Setelah pihak laki-laki dan wanita telah saling melihat satu sama lain dalam proses khitbah atau peminangan, maka sebelum memberikan jawaban untuk menerima atau melanjutkan lamaran tersebut ke tahap selanjutnya sangat dianjurkan untuk melakukan shalat istikharah bagi keduanya memohon petunjuk kepada Allah subhana hua ta’ala.

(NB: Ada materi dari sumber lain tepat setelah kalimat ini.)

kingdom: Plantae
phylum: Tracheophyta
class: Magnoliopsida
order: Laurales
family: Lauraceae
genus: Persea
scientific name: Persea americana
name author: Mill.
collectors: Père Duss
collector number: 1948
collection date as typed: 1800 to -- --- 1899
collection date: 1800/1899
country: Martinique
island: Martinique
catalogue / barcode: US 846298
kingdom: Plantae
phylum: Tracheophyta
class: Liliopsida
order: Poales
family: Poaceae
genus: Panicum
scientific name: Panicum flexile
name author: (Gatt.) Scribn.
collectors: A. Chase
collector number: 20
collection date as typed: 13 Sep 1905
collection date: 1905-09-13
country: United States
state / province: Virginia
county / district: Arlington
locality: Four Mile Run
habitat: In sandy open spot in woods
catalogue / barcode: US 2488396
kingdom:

Perihal anjuran dari shalat istikharah ini dikisahkan dalam hadis dari Jabir bin ‘Abdillah radhiyallaahu ‘anhu, ia berkata:

“Rasulullah shallallaahu ‘alaihi wa sallam mengajari kami shalat Istikharah untuk memutuskan segala sesuatu sebagaimana mengajari surat Al-Qur’an. Rasulullah shallallaahu ‘alaihi wa sallam bersabda, Apabila seseorang di antara kalian mempunyai rencana untuk mengerjakan sesuatu, hendaknya melakukan shalat sunnah (Istikharah) dua raka’at, kemudian membaca do’a: Ya Allah, sesungguhnya aku meminta pilihan yang tepat kepada-Mu dengan ilmu-Mu dan aku memohon kekuatan kepada-Mu (untuk mengatasi persoalanku) dengan ke-Mahakuasaan-Mu. Aku mohon kepada-Mu sesuatu dari anugerah-Mu yang Mahaagung, sungguh Engkau Mahakuasa sedang aku tidak kuasa, Engkau Maha Mengetahui sedang aku tidak mengetahui dan Engkaulah yang Maha Mengetahui yang ghaib. Ya Allah, apabila Engkau mengetahui bahwa urusan ini (orang yang mempunyai hajat hendaknya menyebut persoalannya) lebih baik dalam agamaku, penghidupanku, dan akibatnya terhadap diriku (atau Nabi shallallaahu ‘alaihi wa sallam bersabda, ‘..di dunia atau akhirat) takdirkan (tetapkan)lah untukku, mudahkanlah jalannya, kemudian berilah berkah atasnya. Akan tetapi, apabila Engkau mengetahui bahwa persoalan ini membawa keburukan bagiku dalam agamaku, penghidupanku, dan akibatnya kepada diriku ‘…di dunia atau akhirat’) maka singkirkanlah persoalan tersebut, dan jauhkanlah aku darinya, dan takdirkan (tetapkan)lah kebaikan untukku di mana saja kebaikan itu berada, kemudian berikanlah keridhaan-Mu kepadaku.” (HR. al-Bukhari, Abu Dawud, at-Tirmidzi, an-Nasa-i, Ibnu Majah, Ahmad, al-Baihaqi)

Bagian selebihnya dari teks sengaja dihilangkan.